Se esse culto reside em cada arcabouço de
carne e osso que vem e que vai, dizem que é na cabeça que o milagre se dá,
sensação de leveza apolínea, a dor feliz das juntas moídas. Eu, dionisíaco
incorrigível, resto azedo da boêmia de anteontem, sorvo a reparadora mineral
com gás enquanto reparo nessa vigorosa procissão. Silente, indago: De que ou de
quem correm? De si mesmos? Para onde pensam que vão? Jamais saberão? Se, como
diz o Rosa, o real não está na saída ou na chegada, aqui também estaria no meio
da travessia, ou seja, tomando manso uma água de coco em frente ao Náutico? De
repente, ocorre-me que cá, nesta extensa, ensolarada e demandada pista, é
mister ver e ser visto, bater o ponto, dizer “turma boa, estou vivo, estou
aqui”.
Aquele que vem ali, lépido e fagueiro em
tropel de sete léguas, não foi o que sumiu com a fortuna da família? O que
passou anos desaparecido, dado até por morto? O sorriso cínico é o mesmo.
Celular colado ao ouvido, já fala em milhões a esta hora da manhã. Se um novo
negócio prepara, sua vitrine é o pé-de-borracha importado do ano em que acabou
de entrar. Ele não engana ninguém, as pessoas é que se enganam com ele. Passar
bem, amigo. Feliz de vê-los por aqui. O senhor e a senhora vão bem? Claro, o ar
marinho, além de uma delícia, é um santo remédio, cura até câncer, Desculpem-me,
não sabia, falei de corda em casa de enforcado, mas foi com boa intenção. Certo,
em sociedade, tudo se sabe ou se acaba sabendo. Forte abraço, até mais ver.
O que estou fazendo por aqui neste horário?

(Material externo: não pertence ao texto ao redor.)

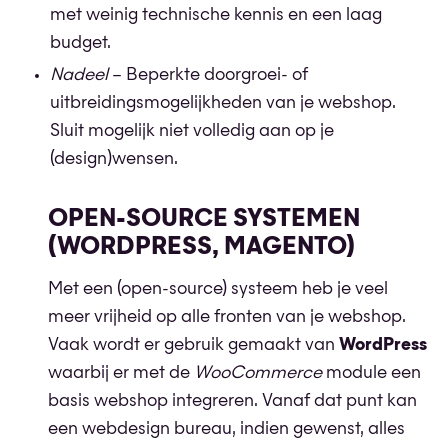
met weinig technische kennis en een laag
budget.
Nadeel
– Beperkte doorgroei- of
uitbreidingsmogelijkheden van je webshop.
Sluit mogelijk niet volledig aan op je
(design)wensen.
OPEN-SOURCE SYSTEMEN
(WORDPRESS, MAGENTO)
Met een (open-source) systeem heb je veel
meer vrijheid op alle fronten van je webshop.
Vaak wordt er gebruik gemaakt van
WordPress
waarbij er met de
WooCommerce
module een
basis webshop integreren. Vanaf dat punt kan
een webdesign bureau, indien gewenst, alles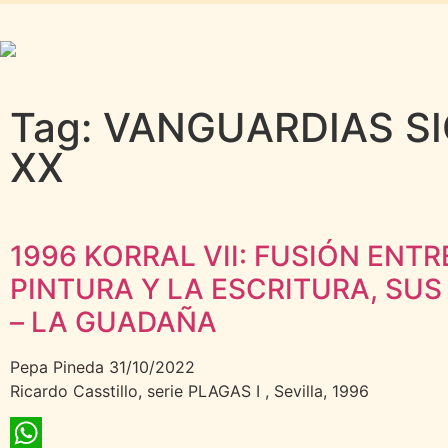
Tag: VANGUARDIAS S
XX
1996 KORRAL VII: FUSIÓN ENTR
PINTURA Y LA ESCRITURA, SUS
– LA GUADAÑA
Pepa Pineda
31/10/2022
Ricardo Casstillo, serie PLAGAS I , Sevilla, 1996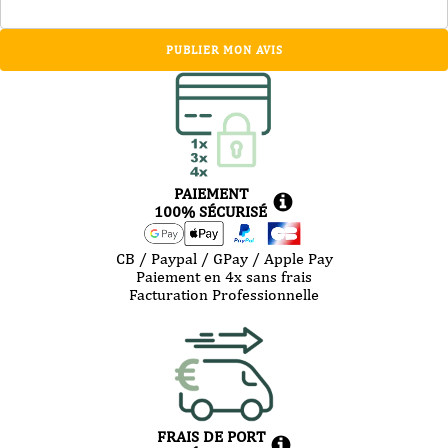
PUBLIER MON AVIS
PAIEMENT
100% SÉCURISÉ
CB / Paypal / GPay / Apple Pay
Paiement en 4x sans frais
Facturation Professionnelle
FRAIS DE PORT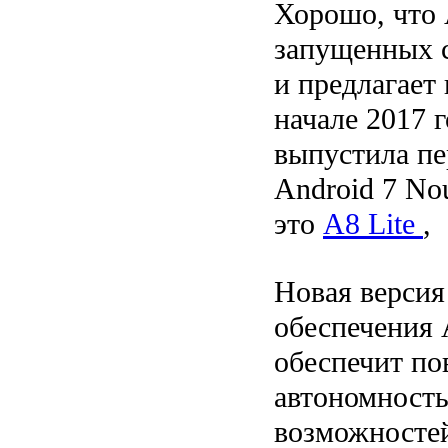
Хорошо, что 
запущенных 
и предлагает
начале 2017 
выпустила пе
Android 7 No
это
A8 Lite
,
Новая версия
обеспечения A
обеспечит п
автономность
возможностей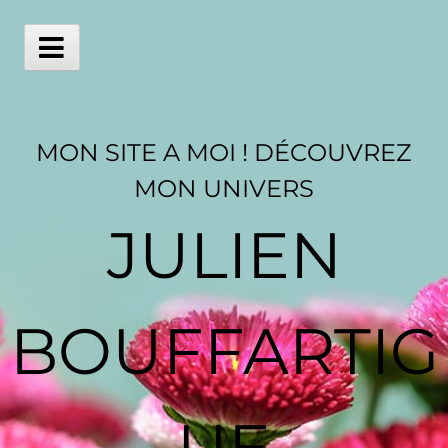
Skip
to
content
Main
Menu
MON SITE A MOI ! DÉCOUVREZ
MON UNIVERS
JULIEN
BOUFFARTIG
UE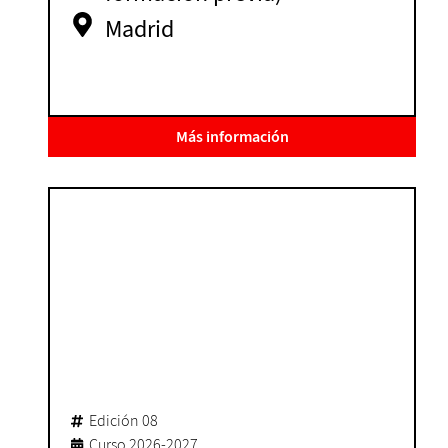
Madrid
Más información
Edición 08
Curso 2026-2027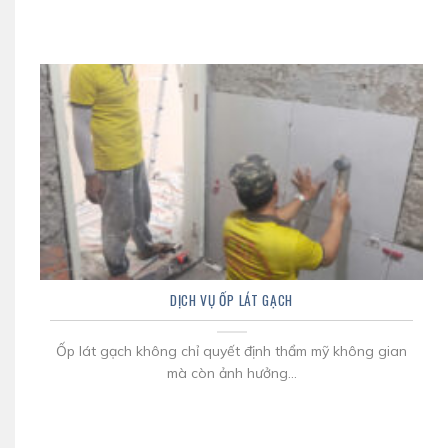
DỊCH VỤ ỐP LÁT GẠCH
Ốp lát gạch không chỉ quyết định thẩm mỹ không gian
mà còn ảnh hưởng...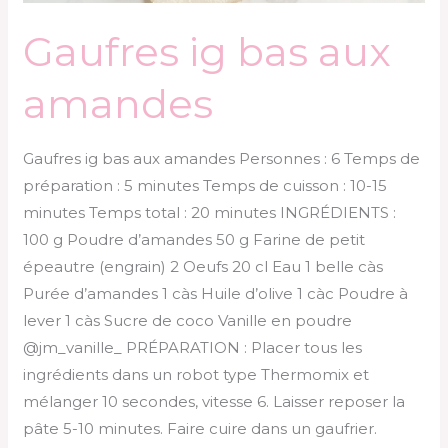
Gaufres ig bas aux
amandes
Gaufres ig bas aux amandes Personnes : 6 Temps de
préparation : 5 minutes Temps de cuisson : 10-15
minutes Temps total : 20 minutes INGRÉDIENTS :
100 g Poudre d’amandes 50 g Farine de petit
épeautre (engrain) 2 Oeufs 20 cl Eau 1 belle càs
Purée d’amandes 1 càs Huile d’olive 1 càc Poudre à
lever 1 càs Sucre de coco Vanille en poudre
@jm_vanille_ PRÉPARATION : Placer tous les
ingrédients dans un robot type Thermomix et
mélanger 10 secondes, vitesse 6. Laisser reposer la
pâte 5-10 minutes. Faire cuire dans un gaufrier.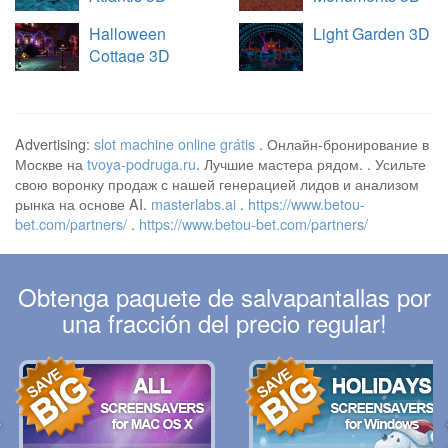
Halloween
Light Garden 3D
Cottage 3D
Advertising:
slot machine online grátis
. Онлайн-бронирование в
Москве на
tvoya-podruga.ru
. Лучшие мастера рядом. . Усильте
свою воронку продаж с нашей генерацией лидов и анализом
рынка на основе AI.
masterlabs.ai
.
https://www.betou-
bet.com/partners/
.
https://www.betou-bet.com/partners/
Obtenga paquete de salvapantallas por
una fracción del precio regular!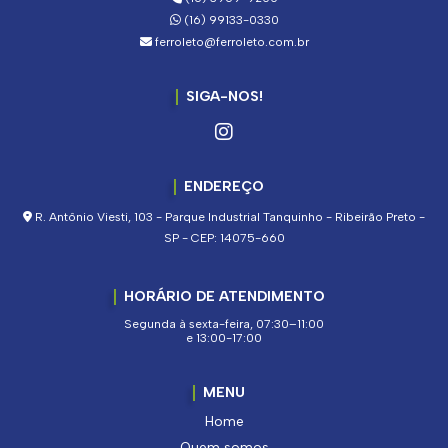
(16) 99133-0330
ferroleto@ferroleto.com.br
SIGA-NOS!
ENDEREÇO
R. Antônio Viesti, 103 - Parque Industrial Tanquinho - Ribeirão Preto -
SP - CEP: 14075-660
HORÁRIO DE ATENDIMENTO
Segunda à sexta-feira, 07:30–11:00
e 13:00-17:00
MENU
Home
Quem somos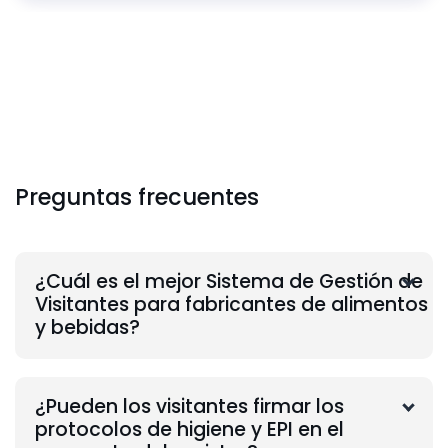
Preguntas frecuentes
¿Cuál es el mejor Sistema de Gestión de
Visitantes para fabricantes de alimentos
y bebidas?
¿Pueden los visitantes firmar los
protocolos de higiene y EPI en el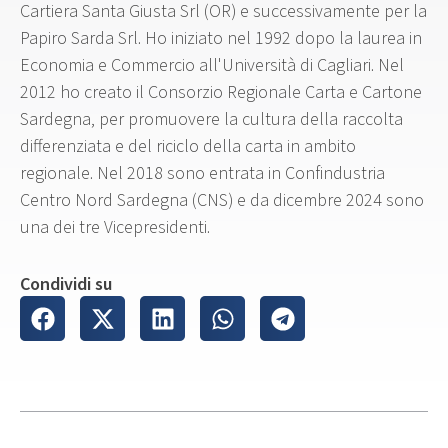
Cartiera Santa Giusta Srl (OR) e successivamente per la
Papiro Sarda Srl. Ho iniziato nel 1992 dopo la laurea in
Economia e Commercio all'Università di Cagliari. Nel
2012 ho creato il Consorzio Regionale Carta e Cartone
Sardegna, per promuovere la cultura della raccolta
differenziata e del riciclo della carta in ambito
regionale. Nel 2018 sono entrata in Confindustria
Centro Nord Sardegna (CNS) e da dicembre 2024 sono
una dei tre Vicepresidenti.
Condividi su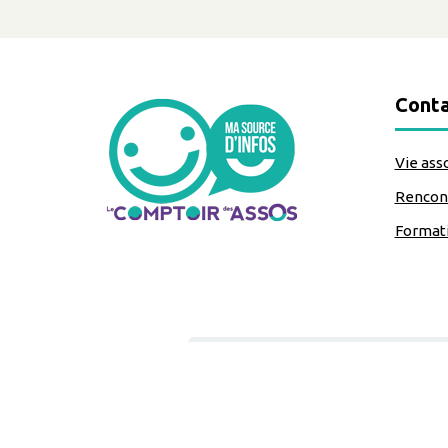
Conta
Vie ass
Rencont
Format
classe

Digamos que ver gente bonita se exercitando abre o meu apetite para o café da
manhã. A beleza, mesmo inalcançável, é sempre inspiradora. Clube dos
cafajestes? Acho que não me fiz entender. Tudo bem, beijos, que a corrida lhe
seja leve. Que bom revê-lo, amigo, depois de tantos anos. Foi mesmo? Que pena.
Agora é não desanimar, ela nunca gostou mesmo de você, parta para outra, conte
comigo. Seresta no Alicate no sábado à noite para recomeçar? Não vai dar, na
data vou a uma cerimônia de primeira comunhão no Cantinho do Frango. Sem problema,
estou ao seu lado, bola pra frente. Tudo isso acontecendo e o vendedor de
lanche, com sua buzina, acordando o último bêbado da orla marítima de
Fortaleza.
Pois é, além de não dirigir, não sei nadar,
não gosto de correr e bicicleta nem pensar. Quando o tsunami chegar, arrisca
ser um estrago monstro. Você sempre com suas piadas, até mais. Não, compadre, perdoe,
não tenho cigarro nem dinheiro e crack só o Magno Alves. Ok, para startar, me
manda o link, que eu passo o scanner e envio on line, de boa, brother. Meu
esporte predileto? Observação de humanos parados ou em trânsito, o que ora
pratico neste recorte do mundo, inventando-lhes papéis e trajetórias,
registrando-lhes as silhuetas, assumindo ou criando suas falas, percorrendo
seus passos, neste misto de teatro e balneário, ambos patéticos, na Beira-mar,
entre os tapumes que me escondem, onde nem os sorrisos me respondem.